The passage Peter ascribed to Jesus includes Psalm 16:11: “In your presence, there is fullness of joy; at your right hand are pleasures forevermore.” The New Life Version says, “Being with You is to be full of joy. In Your right hand there is happiness forever.”
I’m convinced we should view this first apostolic sermon as a model for sharing the gospel today. Peter, full of the Holy Spirit, preached a prototype gospel message, asserting three times the happiness of the one who is at the center of the gospel—Jesus. Yet how many people, unbelievers and believers alike, have ever heard a modern gospel message that makes this point? Peter preached that Jesus was “full of gladness”; why shouldn’t we?
What if we regularly declared the happiness of our Savior? Imagine the response if we emphasized that what Jesus did on that terrible cross was for the sake of never-ending happiness—ours and His (see Hebrews 12:2). We would be proclaiming a part of the gospel that’s not only exceedingly attractive but also entirely true.
I share more about the happiness of the triune God in this video:
Here is the transcript from the video:
Is it important that we think of God as being a happy God? Well, it’s important because scripture makes clear he is a happy God. Now that’s a new thought to many people. I think if you ask yourself and ask the average Christian, “Do you think God’s happy or unhappy?” well, I think along so well. I mean, the Bible makes really clear that he’s very unhappy with sin, right? Okay, so he’s unhappy with sin and the world is full of sin, so God must be full of unhappiness?

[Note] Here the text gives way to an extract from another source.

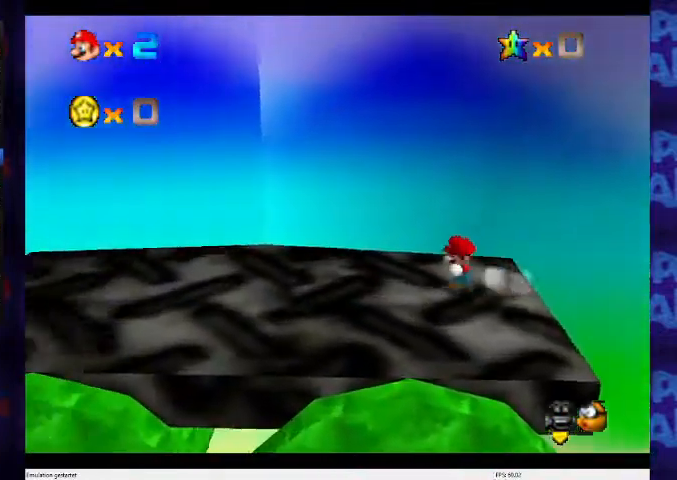
{"buttons": ["A"], "left_stick": "up", "events": [[100, "A", "down"], [100, "left_stick", "up"]]}
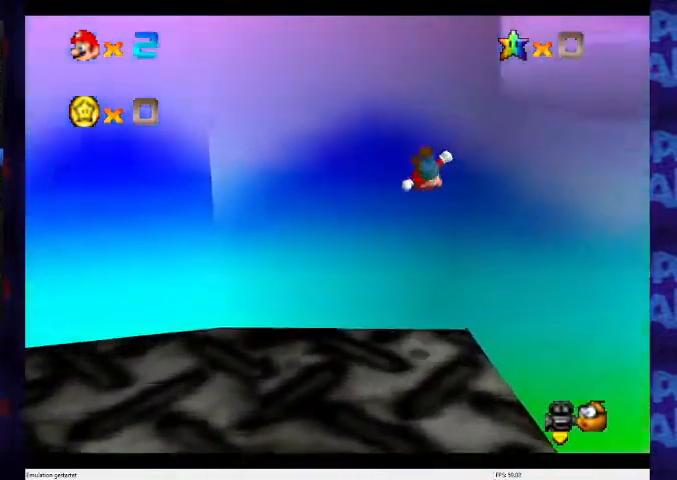
{"buttons": [], "left_stick": "up", "events": [[467, "A", "up"]]}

We need to rethink this. First, because scripture actually calls him the happy God, says that he is delighted, that he is pleased. God looked at everything he had created—Genesis 1:31—and he said, “Behold, it’s very good.” What I’ve created is very… he was happy with his creation.
But what happened is this: sin came into the world. But we think of sin as the norm because it’s all we’ve ever known. We’ve always lived in a sinful world. But remember, God existed before, you know, infinite ages before sin ever came into existence in the fall of Satan, the demons, and later in Adam and Eve and the human race.
God lived in absolute happiness and relational harmony—Father, Son, and Holy Spirit. Sin comes into the world, and then God promises that forever we, his children, will live in a world where he’s going to wipe away the tears from every eye. Revelation 21:4 says it will be absolute beauty and perfection and wonder and utter happiness and joy forever. So that sin is temporary.
So God pre-existed sin, and of course he will live forever after, and we will live forever in his presence without it and without being tainted by it and hurt by it. So sin is, in the history of the universe, the exception, not the rule. It feels like the rule, and for now, in a sense, it is—evil and suffering in the world. But that’s where we can begin to get a glimpse of the fact of what it means that God is happy.
He’s always been happy. He always will be happy. And even now he is by nature happy. He’s selectively unhappy with sin, but happiness—he is the river of delights from which happiness flows.